Du point de vue individuel, l'intérêt de déclarer une maladie professionnelle ou non (pour pouvoir prétendre à une pension d'invalidité) doit s'étudier au cas par cas, en tenant compte de divers facteurs :

  •  Facteurs liés à la nature et à la gravité de la maladie

- Une guérison sans séquelles est-elle possible ? Si oui, la prise en charge des soins et les IJ sont plus avantageuses avec une MP.

- Si des séquelles sont attendues, quel taux d'IPP est prévisible ?

  • Facteurs liés au contexte social

- Quel âge a le salarié ? S'il est jeune ou très proche de la retraite, une rente à vie pourrait être plus intéressante. S'il est en fin de carrière, mais qu'il lui reste plusieurs années d'activité, une pension d'invalidité lui permettrait plus facilement de tenir jusqu'à la retraite, via un temps partiel.

- Le coût des soins est-il couvert ou non par une mutuelle ?

- Le salarié bénéficie-t-il d'un contrat de prévoyance pouvant compléter la pension d'invalidité ? Si oui, il peut percevoir environ 50 % du salaire pour une catégorie 1 et 90 % pour une catégorie 2. En cas de MP reconnue, un complément de la prévoyance peut également être versé, mais un taux d'IPP important est dans ce cas requis.

  • Facteurs liés à l'emploi

- Quelles sont les conditions de travail du salarié ? Au besoin, sera-t-il possible d'aménager son poste de travail ou lui proposer un reclassement dans l'entreprise ? Ou bien un licenciement pour inaptitude est-il à craindre ? Si une réduction du temps de travail ne s'impose pas ou qu'il y a peu de risque de perte d'emploi, une déclaration de MP peut être plus avantageuse.

- Le salarié sera-t-il, si nécessaire, en capacité d'effectuer une reconversion professionnelle ?

Accompagnement recommandé

Pour prendre une bonne décision, beaucoup de paramètres sont à prendre en compte. Cependant, il faut surtout retenir que la personne doit être bien informée afin qu'elle puisse faire le meilleur choix pour son avenir.

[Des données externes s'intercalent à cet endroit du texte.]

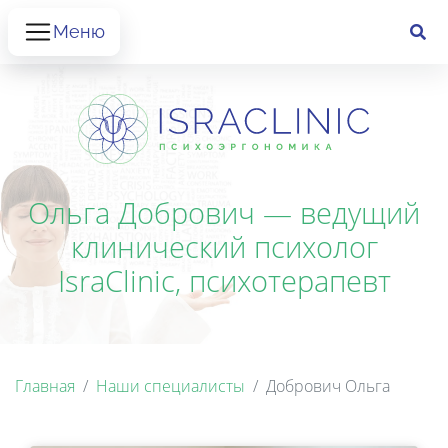
Меню
Ольга Добрович — ведущий
клинический психолог
IsraClinic, психотерапевт
Главная
Наши специалисты
Добрович Ольга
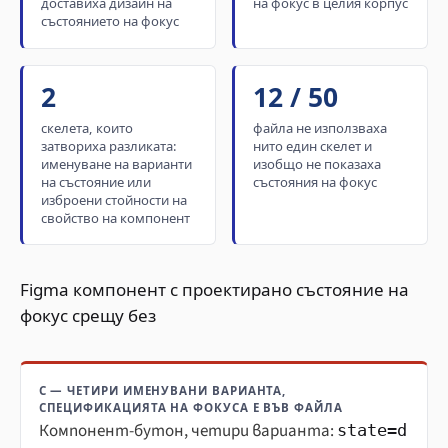
доставиха дизайн на
на фокус в целия корпус
състоянието на фокус
2
12 / 50
скелета, които
файла не използваха
затвориха разликата:
нито един скелет и
именуване на варианти
изобщо не показаха
на състояние или
състояния на фокус
изброени стойности на
свойство на компонент
Figma компонент с проектирано състояние на
фокус срещу без
С — ЧЕТИРИ ИМЕНУВАНИ ВАРИАНТА,
СПЕЦИФИКАЦИЯТА НА ФОКУСА Е ВЪВ ФАЙЛА
Компонент-бутон, четири варианта:
state=d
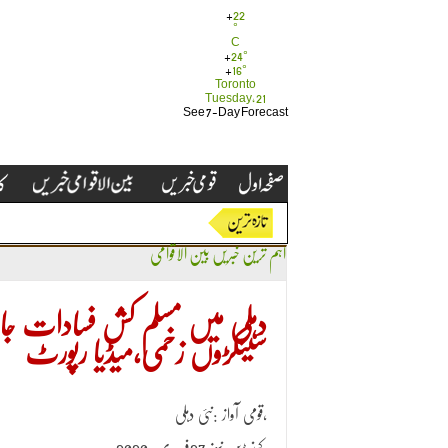
+
22
°
C
+
24°
+
16°
Toronto
Tuesday, 21
See 7-Day Forecast
اہم ترین خبریں
بین الاقوامی
دہلی میں مسلم کش فسادات جاری
سینکڑوں زخمی،میڈیا رپورٹ
قومی آواز :نئی دہلی،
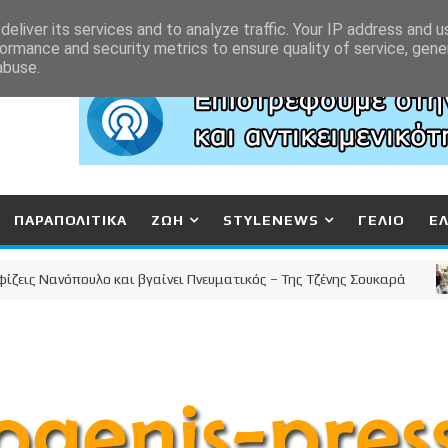
eliver its services and to analyze traffic. Your IP address and 
ormance and security metrics to ensure quality of service, gen
abuse.
ΠΑΡΑΠΟΛΙΤΙΚΑ
ΖΩΗ
STYLENEWS
ΓΕΛΙΟ
Ε
 Νανόπουλο και βγαίνει Πνευματικός – Της Τζένης Σουκαρά
Κ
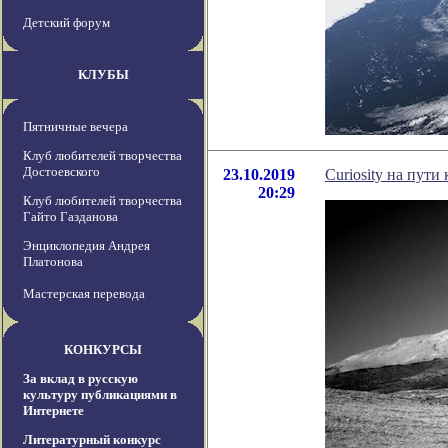
Детский форум
КЛУБЫ
Пятничные вечера
Клуб любителей творчества
Достоевского
23.10.2019
Curiosity на пут
20:29
Клуб любителей творчества
Гайто Газданова
Энциклопедия Андрея
Платонова
Мастерская перевода
КОНКУРСЫ
За вклад в русскую
культуру публикациями в
Интернете
Литературный конкурс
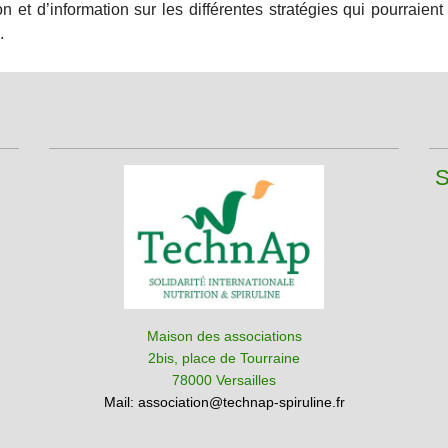
n et d’information sur les différentes stratégies qui pourraien
.
S
Maison des associations
2bis, place de Tourraine
78000 Versailles
Mail:
association@technap-spiruline.fr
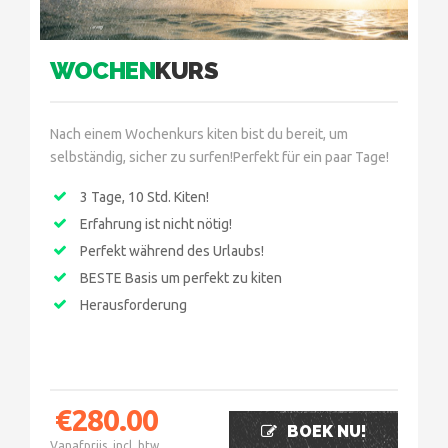
WOCHEN
KURS
Nach einem Wochenkurs kiten bist du bereit, um
selbständig, sicher zu surfen!Perfekt für ein paar Tage!
3 Tage, 10 Std. Kiten!
Erfahrung ist nicht nötig!
Perfekt während des Urlaubs!
BESTE Basis um perfekt zu kiten
Herausforderung
€
280.00
BOEK NU!
Vanafprijs, incl. btw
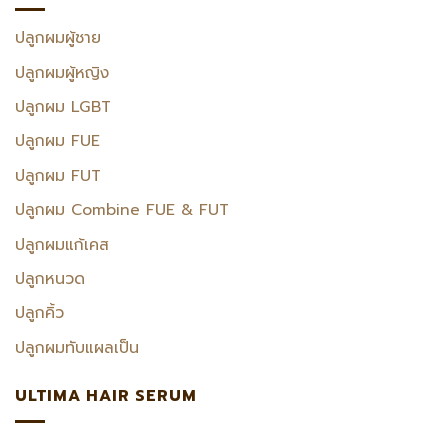
ปลูกผมผู้ชาย
ปลูกผมผู้หญิง
ปลูกผม LGBT
ปลูกผม FUE
ปลูกผม FUT
ปลูกผม Combine FUE & FUT
ปลูกผมแก้เคส
ปลูกหนวด
ปลูกคิ้ว
ปลูกผมทับแผลเป็น
ULTIMA HAIR SERUM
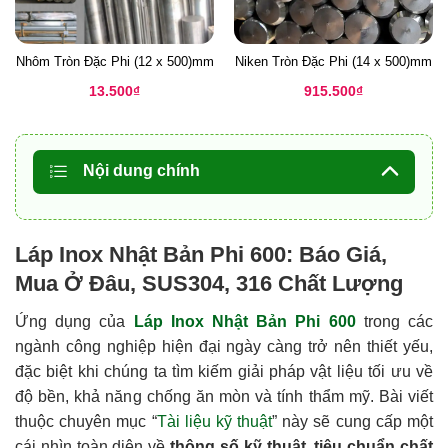
Nhôm Tròn Đặc Phi (12 x 500)mm
Niken Tròn Đặc Phi (14 x 500)mm
13.500
₫
915.500
₫
Nội dung chính
Láp Inox Nhật Bản Phi 600: Báo Giá,
Mua Ở Đâu, SUS304, 316 Chất Lượng
Ứng dụng của
Láp Inox Nhật Bản Phi 600
trong các
ngành công nghiệp hiện đại ngày càng trở nên thiết yếu,
đặc biệt khi chúng ta tìm kiếm giải pháp vật liệu tối ưu về
độ bền, khả năng chống ăn mòn và tính thẩm mỹ. Bài viết
thuộc chuyên mục “
Tài liệu kỹ thuật
” này sẽ cung cấp một
cái nhìn toàn diện về
thông số kỹ thuật
,
tiêu chuẩn chất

Avant d'entamer la moindre démarche, il est donc préférable de prendre conseil auprès de personnes maitrisant le sujet (médecin du travail, travailleur social, association...), afin d'envisager la meilleur solution et, le cas échéant d'effectuer des simulations financières.

 

Quelques repères :

Barème - Le taux d'incapacité permanente partielle (IPP), pour les maladies professionnelles (MP), se détermine selon le barème indicatif défini à l'annexe 1 de l'article R.434-32 du Code de la Sécurité sociale.

En revanche, sans barème officiel codifié, le passage en invalidité, catégorie 1, 2 ou 3, dépend de l'appréciation du médecin-conseil de la caisse primaire d'assurance maladie. Ce dernier peut s'appuyer sur plusieurs barèmes ou guides existants, notamment dans le domaine du handicap.

Toutes ces références sont différentes du barème des MP, puisqu'il s'agit d'apprécier ici si les deux tiers de la capacité de travail ou de gain sont entamés.

 

Sources :

Étude "Santé et Travail" de Mélissa Menetrier, médecin du travail.